WORK TASK: Among the entries below, find the lines holding "class" and copy them.

##########

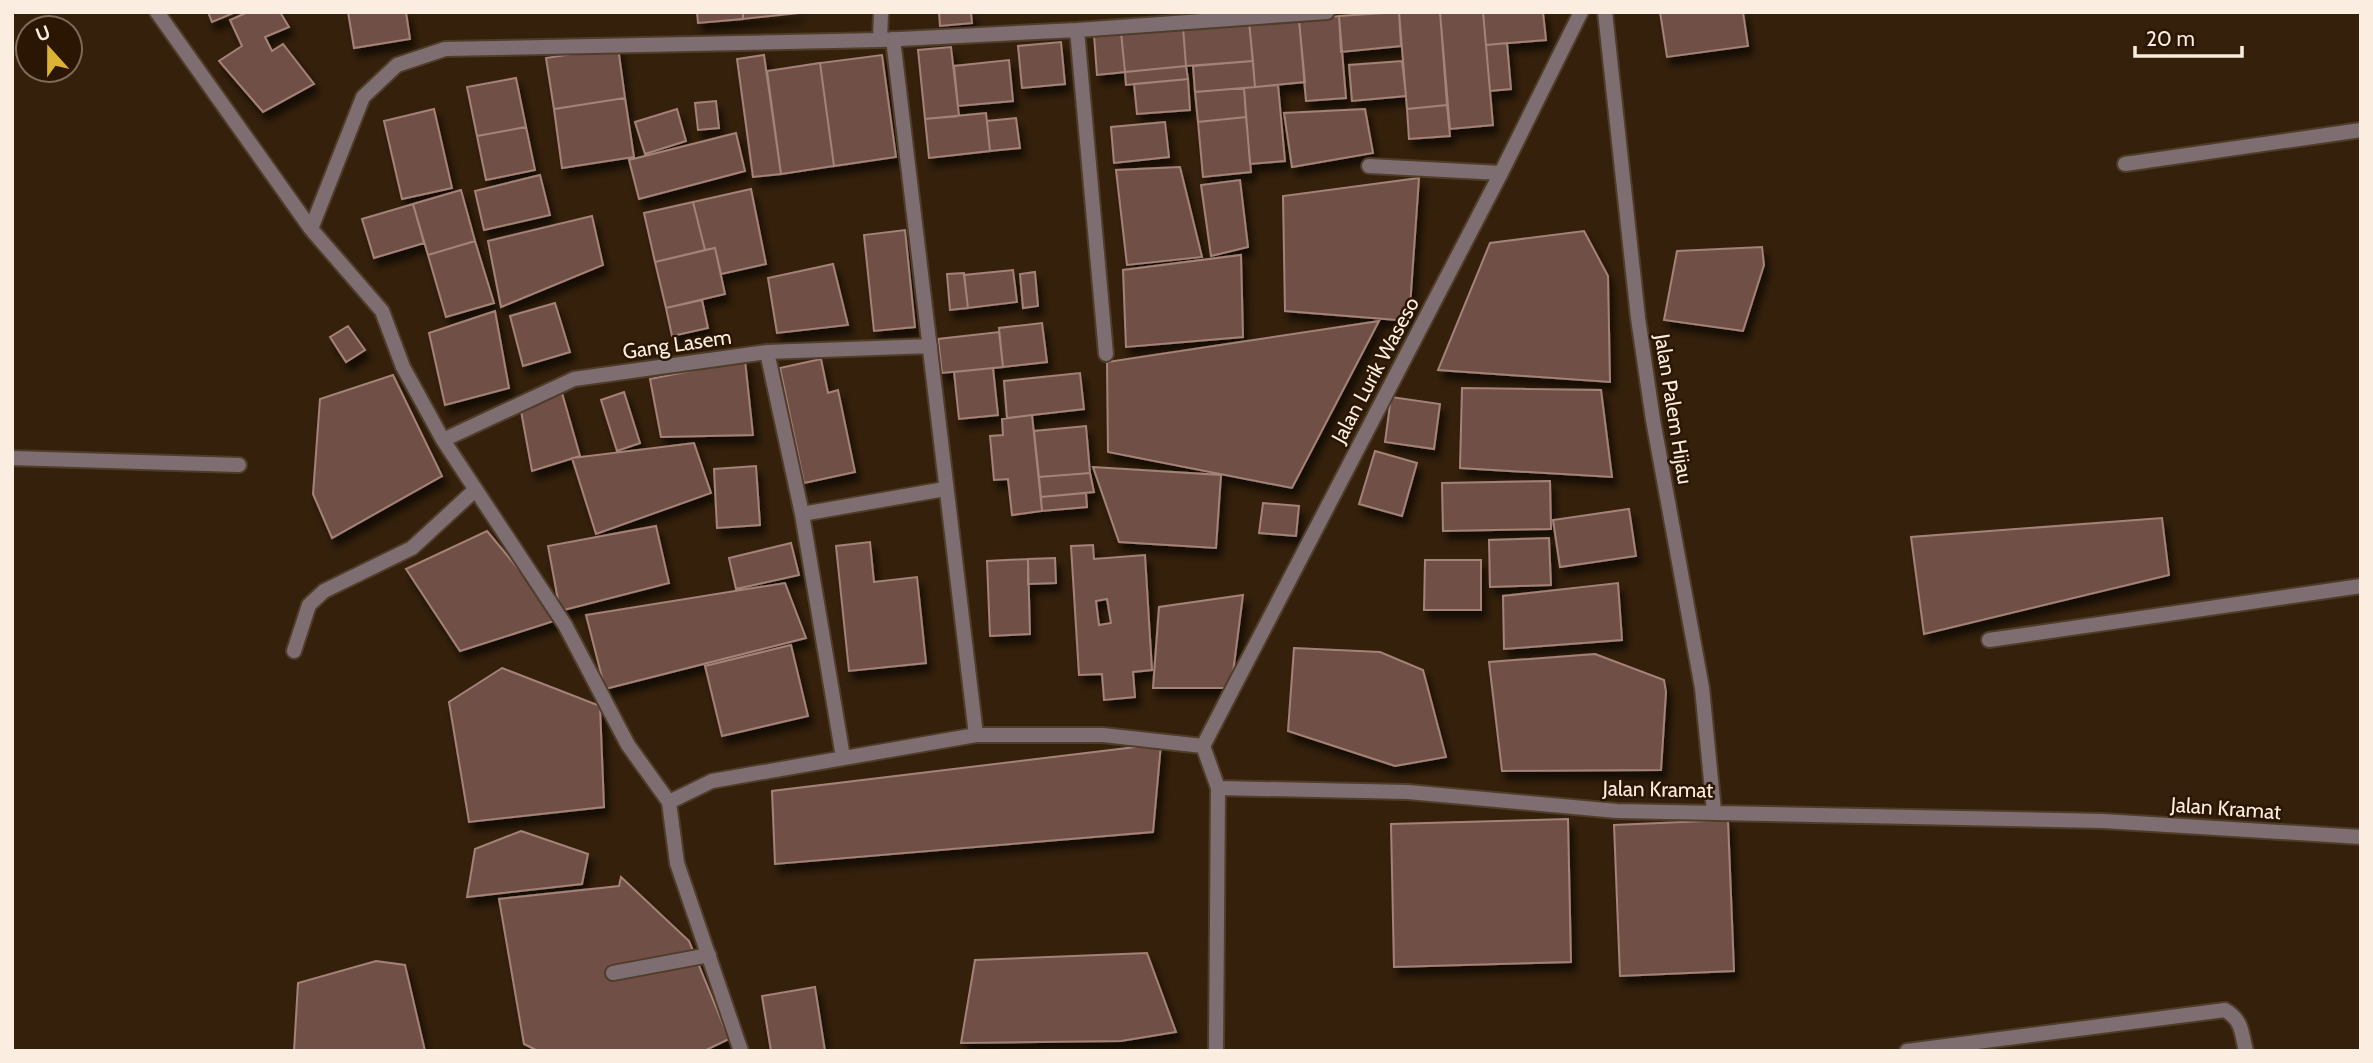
<svg xmlns="http://www.w3.org/2000/svg" width="2373" height="1063" font-family="Cabin,sans-serif">
  <style>
    .building { fill: #6f5046; stroke: #a48277; stroke-width: 2; fill-rule: evenodd; filter: url(#shadow) }
    .lines { fill: none; stroke-linecap: round; stroke-linejoin: round }
    .lane-casing { stroke: #503d29; stroke-width: 18 }
    .street-casing { stroke: #503d29; stroke-width: 18 }
    .lane { stroke: #7e6e72; stroke-width: 14 }
    .street { stroke: #7e6e72; stroke-width: 14 }
    .labels { text-anchor: middle; dominant-baseline: central; stroke-width: 5; stroke-linejoin: round; paint-order: stroke }
    .street-label { font-size: 21px; fill: #fbede0; stroke: #2a1603 }
  </style>
  <defs>
    <filter id="shadow"><feDropShadow dx="4.5" dy="8" stdDeviation="3.5" flood-color="#0009"/></filter>
  </defs>
  <rect width="100%" height="100%" fill="#34200b"/>
  <path class="building" d="M208 12H236L212 22Z
    M248 12H280L289 27 265 37 272 51 283 44 314 84 263 112 219 61 242 46 230 20Z
    M348 12H406L410 39 354 48Z
    M697 12H743V19L698 23Z
    M743 12H798V13L743 19Z
    M939 12H971L972 23 940 26Z
    M1399 12 1401 46 1341 52 1339 16Z
    M1399 12H1440L1447 105 1407 109Z
    M1440 12H1483L1493 125 1450 129Z
    M1483 12H1543L1546 40 1486 45Z
    M1660 12H1743L1748 46 1667 57Z
    M1339 16 1346 98 1306 101 1299 20Z
    M1299 20 1305 82 1255 87 1249 21Z
    M1249 21 1253 61 1186 66 1183 27Z
    M1183 27 1186 66 1125 72 1121 32Z
    M1121 32 1125 72 1097 75 1094 35Z
    M1061 42 1065 84 1022 88 1018 46Z
    M1507 43 1511 89 1490 91 1486 45Z
    M618 47 625 98 554 109 546 58Z
    M951 47 959 116 925 119 918 50Z
    M764 55 781 174 753 177 737 59Z
    M882 55 896 157 834 166 820 63Z
    M1009 60 1013 101 958 106 954 66Z
    M1253 61 1255 87 1195 92 1193 66Z
    M1402 61 1406 96 1352 101 1349 65Z
    M820 63 834 166 781 174 767 71Z
    M1186 66 1188 79 1126 85 1125 72Z
    M516 78 526 127 477 136 467 87Z
    M1188 79 1190 110 1137 114 1134 84Z
    M1278 85 1285 161 1250 164 1244 88Z
    M1244 88 1246 117 1198 122 1195 92Z
    M625 98 634 157 562 168 554 109Z
    M716 101 719 128 698 130 695 103Z
    M1447 105 1450 136 1409 139 1407 109Z
    M434 109 452 188 402 199 384 121Z
    M677 109 686 141 645 154 635 122Z
    M1365 109 1373 153 1292 167 1284 113Z
    M986 113 990 151 929 158 925 119Z
    M1246 117 1251 172 1203 177 1198 122Z
    M1016 118 1020 148 990 151 987 121Z
    M1165 122 1169 157 1114 163 1111 127Z
    M526 127 535 170 486 180 477 136Z
    M736 133 745 171 639 199 629 160Z
    M1180 167 1202 257 1127 265 1116 170Z
    M540 175 550 215 484 230 475 191Z
    M1419 178 1409 321 1285 311 1283 196Z
    M1240 180 1248 247 1211 256 1201 185Z
    M751 189 766 264 721 274 715 248 705 250 693 202Z
    M461 190 475 241 428 255 413 204Z
    M693 202 705 250 655 262 644 213Z
    M413 204 424 243 374 258 362 219Z
    M592 216 603 265 501 307 488 241Z
    M905 230 915 327 874 331 864 235Z
    M1584 231 1608 276 1610 382 1438 370 1490 243Z
    M475 241 494 303 446 317 428 255Z
    M1762 247 1764 265 1743 331 1664 320 1677 251Z
    M715 248 725 294 666 308 655 262Z
    M1241 255 1243 337 1126 347 1123 270Z
    M833 264 848 325 777 333 768 278Z
    M1013 270 1017 302 968 308 964 275Z
    M1035 272 1038 306 1023 308 1020 274Z
    M964 273 968 308 950 310 947 274Z
    M702 300 708 328 672 336 666 308Z
    M555 303 570 352 523 366 510 316Z
    M495 311 509 388 445 405 429 333Z
    M1379 321 1292 488 1108 452 1107 362Z
    M1042 323 1047 362 1003 367 999 328Z
    M348 326 365 350 346 362 330 337Z
    M999 332 1003 367 942 373 938 339Z
    M821 359 828 393 838 390 855 472 804 483 780 368Z
    M745 360 753 435 661 437 650 379Z
    M993 368 998 415 959 419 954 372Z
    M1080 373 1084 409 1007 418 1004 381Z
    M393 375 442 476 332 538 313 494 320 399Z
    M1462 388 1601 390 1612 477 1460 468Z
    M624 392 640 443 617 451 601 400Z
    M562 393 580 456 532 471 521 411Z
    M1391 397 1440 404 1434 449 1385 442Z
    M1032 415 1042 511 1012 515 1008 479 994 480 990 436 1003 435 1002 419Z
    M1086 426 1090 473 1039 477 1034 431Z
    M694 443 711 493 596 534 572 458Z
    M1375 451 1417 463 1402 516 1359 504Z
    M756 466 760 525 717 528 714 469Z
    M1093 467 1221 475 1216 548 1119 542Z
    M1090 473 1094 492 1041 497 1039 477Z
    M1550 481 1551 529 1443 531 1442 483Z
    M1086 493 1087 507 1042 511 1041 497Z
    M1263 503 1299 506 1296 536 1259 533Z
    M1629 509 1636 556 1560 567 1553 520Z
    M2162 518 2169 575 1924 634 1911 537Z
    M656 526 669 583 560 611 548 546Z
    M487 531 560 619 460 651 406 569Z
    M1549 538 1551 585 1490 587 1489 540Z
    M870 542 874 582 917 577 926 663 849 671 836 546Z
    M791 543 799 575 736 589 729 558Z
    M1093 545 1094 559 1145 555 1152 670 1133 672 1135 697 1104 700 1102 674 1079 675 1071 546ZM1107 599 1111 623 1099 625 1096 601Z
    M1055 558 1056 583 1028 584V559Z
    M1028 559 1030 634 990 636 987 561Z
    M1425 560H1481V610H1424Z
    M785 583 806 638 605 689 586 615Z
    M1618 583 1622 640 1504 649 1503 596Z
    M1243 595 1231 688H1153L1159 607Z
    M791 645 808 716 722 736 705 666Z
    M1294 648 1380 652 1423 670 1446 757 1395 766 1288 731Z
    M1595 654 1664 680 1666 692 1661 770 1502 771 1489 662Z
    M502 668 600 706 604 807 469 822 449 702Z
    M1161 744 1153 832 775 864 772 791Z
    M1568 819 1571 962 1394 967 1391 824Z
    M1728 820 1734 971 1620 976 1614 825Z
    M521 831 588 854 582 884 467 897 475 849Z
    M621 877 689 941 729 1039 704 1051H538L524 1044 499 899 619 886Z
    M1147 953 1176 1032 1121 1041 961 1043 975 960Z
    M376 961 405 965 425 1051H294L298 983Z
    M815 987 825 1051H771L762 996Z"/>
  <g class="lines">
    <g class="lane-casing">
      <path id="lane" d="M2125 164 2361 130"/>
    </g>
    <g class="street-casing">
      <path id="street" d="M157 12 311 229 382 311 403 367 443 440 565 625 628 745 669 802 677 863 741 1051
        M1605 12 1638 318 1653 420 1702 688 1714 811
        M1077 30 1106 354
        M893 39 976 735
        M880 40 881 12
        M1369 166 1501 173
        M311 229 363 97 397 65 445 49 880 40 1077 30 1327 12
        M767 352 802 514
        M443 440 574 379 767 352 930 346
        M12 458 239 465
        M1989 640 2361 586
        M294 651 309 605 324 591 412 548 475 490
        M1203 746 1501 173 1581 12
        M843 757 802 514 945 489
        M669 802 712 781 976 735H1103L1203 746 1218 788
        M613 973 709 955
        M1216 1051 1218 788 1408 792 1617 811 2103 821 2361 837
        M1907 1051 2225 1010C2243 1021 2241 1032 2246 1051"/>
    </g>
    <use href="#lane" class="lane"/>
    <use href="#street" class="street"/>
  </g>
  <g class="labels">
    <g class="street-label">
      <text transform="translate(677 344) rotate(-8)">Gang Lasem</text>
      <text transform="translate(1375 370) rotate(-62)">Jalan Lurik Waseso</text>
      <text transform="translate(1674 409) rotate(81)">Jalan Palem Hijau</text>
      <text transform="translate(1658 789) rotate(1)">Jalan Kramat</text>
      <text transform="translate(2226 808) rotate(4)">Jalan Kramat</text>
    </g>
  </g>
  <rect width="2373" height="1063" fill="none" stroke="#fbede0" stroke-width="28"/>
  <g transform="translate(49 49) rotate(339)"><circle r="33" fill="#2a1603" stroke="#7e6c5b" stroke-width="2"/>
  <path d="M0-5L12 26L0 18L-12 26Z" fill="#dcb233"/>
  <text y="-10" font-size="19" font-weight="bold" text-anchor="middle" fill="#fbede0">U</text>
  </g>
  <path d="M2135 46v10h107v-10" fill="none" stroke="#fbede0" stroke-width="3.5"/>
  <text x="2146" y="46" font-size="21" fill="#fbede0" stroke="#2a1603" stroke-width="5" paint-order="stroke">20 m</text>
</svg>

##########

FINISHED EXERCISE:
  <path class="building" d="M208 12H236L212 22Z
  <g class="lines">
    <g class="lane-casing">
    <g class="street-casing">
    <use href="#lane" class="lane"/>
    <use href="#street" class="street"/>
  <g class="labels">
    <g class="street-label">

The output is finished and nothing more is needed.